The patent contained three broad types of “use” claims:
- claims 1 to 16 relate to prefilled syringes adapted for administration according to the claimed dosing regimens (“prefilled syringes claims”);
- claims 17 to 32 relate to “use of a dosage form” according to the claimed dosing regimens; and
- claims 33 to 48 relate to use of paliperidone as paliperidone palmitate in the manufacture/preparation of a “medicament” adapted for administration according to the claimed dosing regimen (Swiss-style claims).
The Court held there would be direct infringement of the first and third claim sets.
The Court was satisfied that the Teva product incorporates all the formulation elements of the claims.
The parties agreed that the “use of a dosage form” claims would not be directly infringed by Teva, as Teva itself would not be “using” the paliperidone palmitate.
Teva argued that the Swiss-style claims should be read as “use of a dosage form” claims. However, the Court found that the Swiss-style claims are capable of infringement if the medicament is adapted for administration to a psychiatric patient in need of treatment according to the claimed dosing regimen. The Federal Court found that Teva’s product would incorporate all essential elements of the prefilled syringes claims and Swiss-style claims and that, should Teva come to market and sell its paliperidone palimitate prefilled syringes, it will infringe. The capable, approved and intended use of the Teva Product in its product monograph incorporates all of the dosing and administration elements.
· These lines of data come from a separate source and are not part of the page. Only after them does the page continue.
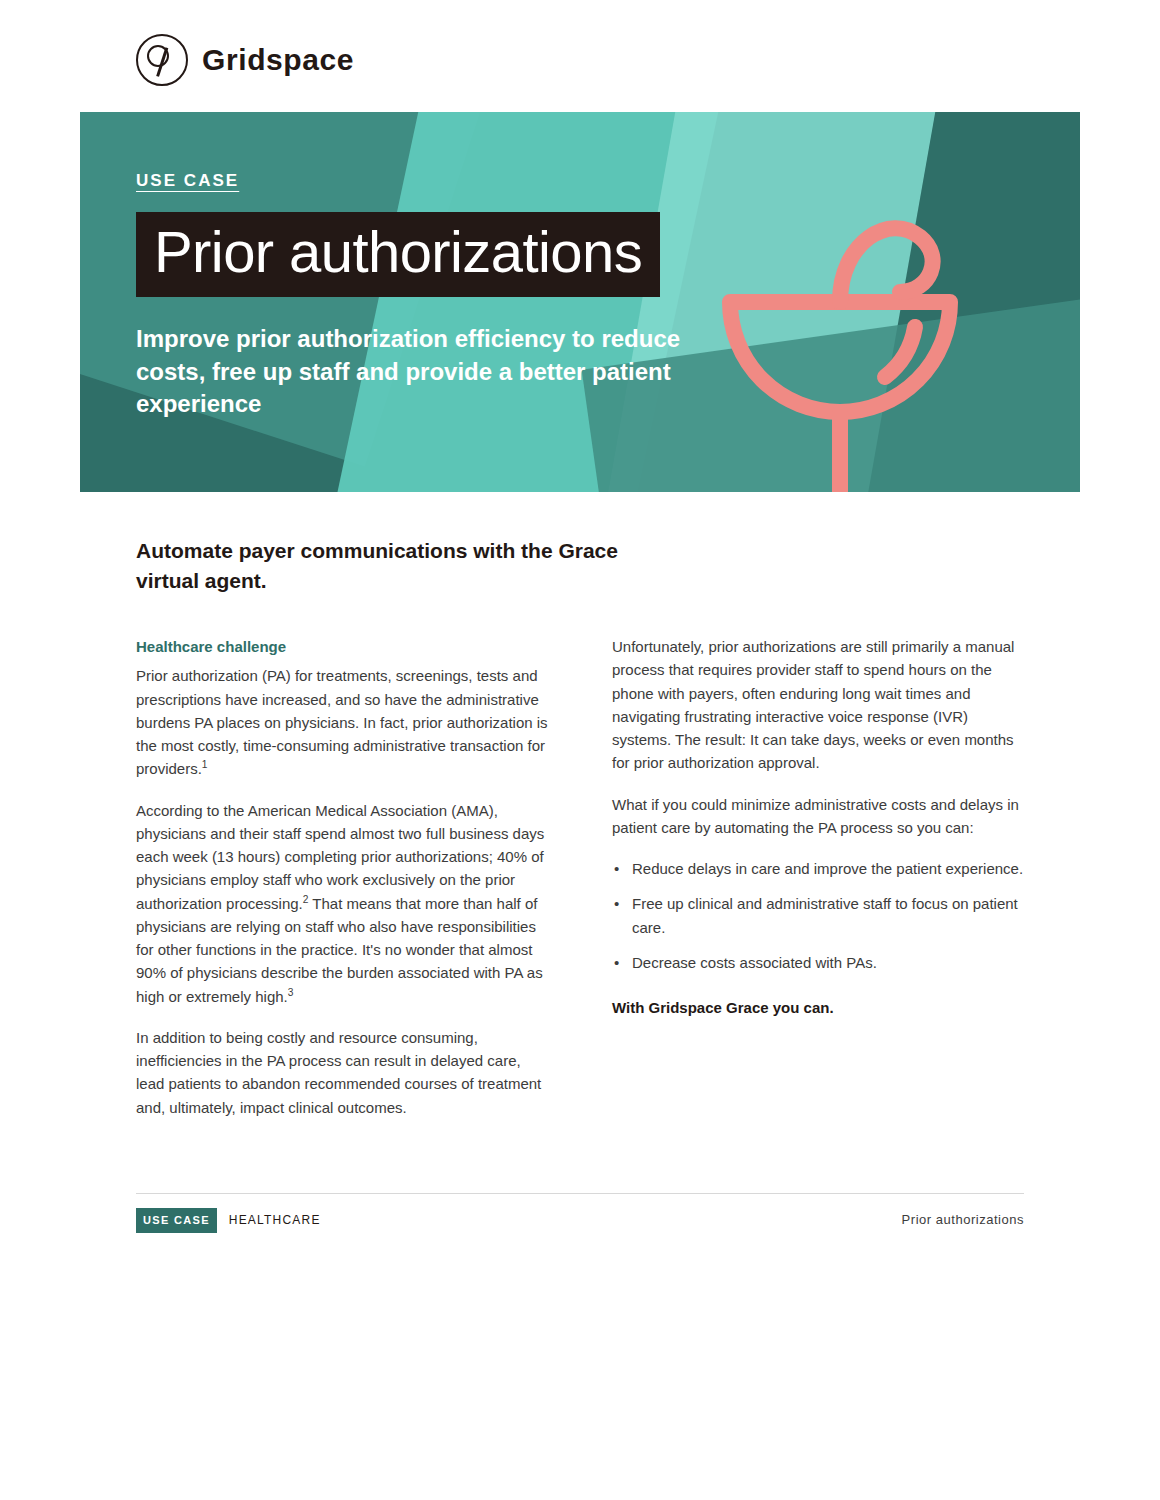Gridspace
Use case
Prior authorizations
Improve prior authorization efficiency to reduce costs, free up staff and provide a better patient experience
Automate payer communications with the Grace virtual agent.
Healthcare challenge
Prior authorization (PA) for treatments, screenings, tests and prescriptions have increased, and so have the administrative burdens PA places on physicians. In fact, prior authorization is the most costly, time-consuming administrative transaction for providers.1
According to the American Medical Association (AMA), physicians and their staff spend almost two full business days each week (13 hours) completing prior authorizations; 40% of physicians employ staff who work exclusively on the prior authorization processing.2 That means that more than half of physicians are relying on staff who also have responsibilities for other functions in the practice. It's no wonder that almost 90% of physicians describe the burden associated with PA as high or extremely high.3
In addition to being costly and resource consuming, inefficiencies in the PA process can result in delayed care, lead patients to abandon recommended courses of treatment and, ultimately, impact clinical outcomes.
Unfortunately, prior authorizations are still primarily a manual process that requires provider staff to spend hours on the phone with payers, often enduring long wait times and navigating frustrating interactive voice response (IVR) systems. The result: It can take days, weeks or even months for prior authorization approval.
What if you could minimize administrative costs and delays in patient care by automating the PA process so you can:
Reduce delays in care and improve the patient experience.
Free up clinical and administrative staff to focus on patient care.
Decrease costs associated with PAs.
With Gridspace Grace you can.
Use case Healthcare
Prior authorizations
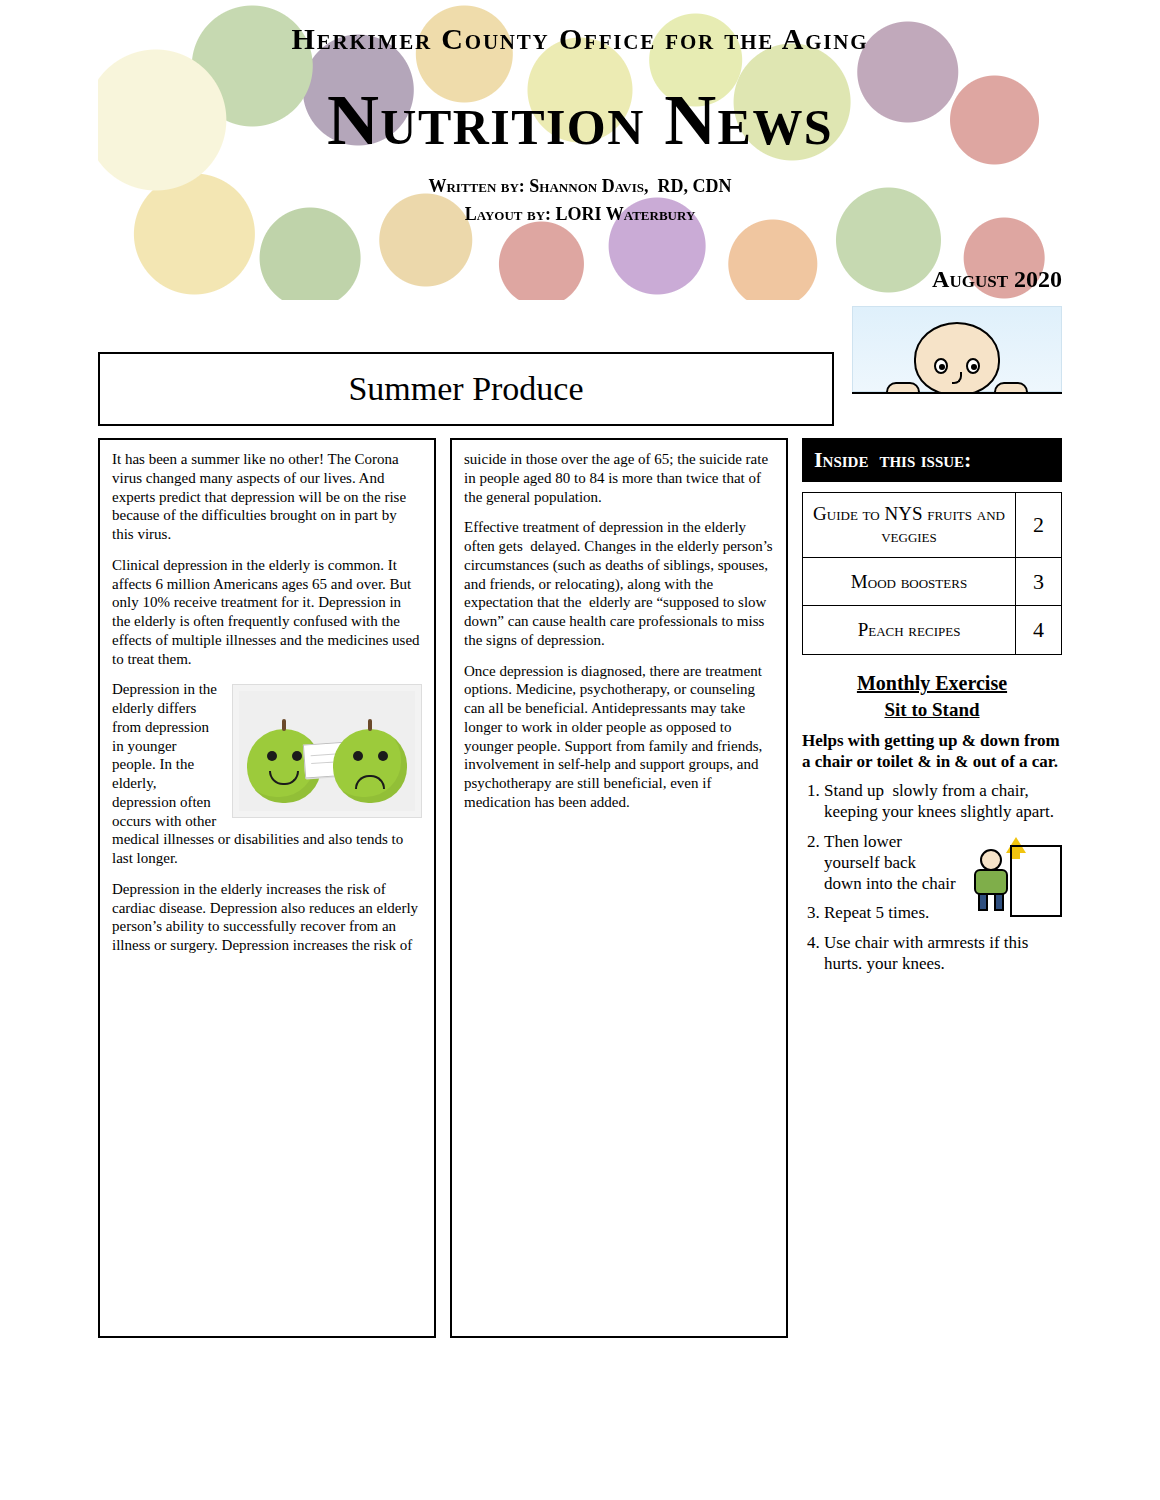Herkimer County Office for the Aging
Nutrition News
Written by: Shannon Davis, RD, CDN
Layout by: LORI Waterbury
August 2020
Summer Produce
It has been a summer like no other! The Corona virus changed many aspects of our lives. And experts predict that depression will be on the rise because of the difficulties brought on in part by this virus.
Clinical depression in the elderly is common. It affects 6 million Americans ages 65 and over. But only 10% receive treatment for it. Depression in the elderly is often frequently confused with the effects of multiple illnesses and the medicines used to treat them.
Depression in the elderly differs from depression in younger people. In the elderly, depression often occurs with other medical illnesses or disabilities and also tends to last longer.
Depression in the elderly increases the risk of cardiac disease. Depression also reduces an elderly person’s ability to successfully recover from an illness or surgery. Depression increases the risk of
suicide in those over the age of 65; the suicide rate in people aged 80 to 84 is more than twice that of the general population.
Effective treatment of depression in the elderly often gets delayed. Changes in the elderly person’s circumstances (such as deaths of siblings, spouses, and friends, or relocating), along with the expectation that the elderly are “supposed to slow down” can cause health care professionals to miss the signs of depression.
Once depression is diagnosed, there are treatment options. Medicine, psychotherapy, or counseling can all be beneficial. Antidepressants may take longer to work in older people as opposed to younger people. Support from family and friends, involvement in self-help and support groups, and psychotherapy are still beneficial, even if medication has been added.
Inside this issue:
| Guide to NYS fruits and veggies | 2 |
| Mood boosters | 3 |
| Peach recipes | 4 |
Monthly Exercise
Sit to Stand
Helps with getting up & down from a chair or toilet & in & out of a car.
Stand up slowly from a chair, keeping your knees slightly apart.
Then lower yourself back down into the chair
Repeat 5 times.
Use chair with armrests if this hurts. your knees.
Since Teva’s product monograph teaches that the product can be administered according to the claimed dosing regimen, this is sufficient to establish direct infringement of these two claim sets.
No induced infringement
The Federal Court found that the first prong of the inducement test (which requires direct infringement) was met, as the evidence (IMS data, pharmacists’ evidence that the Teva product will likely be interchangeable with INVEGA SUSTENNA, and expert evidence of prescribing physicians) showed that at least some patients will receive Teva’s product in accordance with the Asserted Claims. However, the Court held that Janssen did not show that Teva would meet the second step of the inducement test, which requires that the acts of infringement be influenced by Teva. Even though Teva’s product monograph included direct references to infringing dosing regimen, the evidence showed that generally physicians do not look at generic product monographs when they are already familiar with the brand and will consider individual patient characteristics in determining a dosing regimen. Therefore, the Federal Court found that the acts of infringement would not be influenced by Teva to the point that, without the influence, direct infringement would not occur. Accordingly, the Court found that Teva would not induce infringement of any of the Asserted Claims.
In view of the above, the Federal Court granted a declaration of infringement of the Swiss-style and prefilled syringes claims and an injunction until expiry of the 335 patent. Teva has appealed.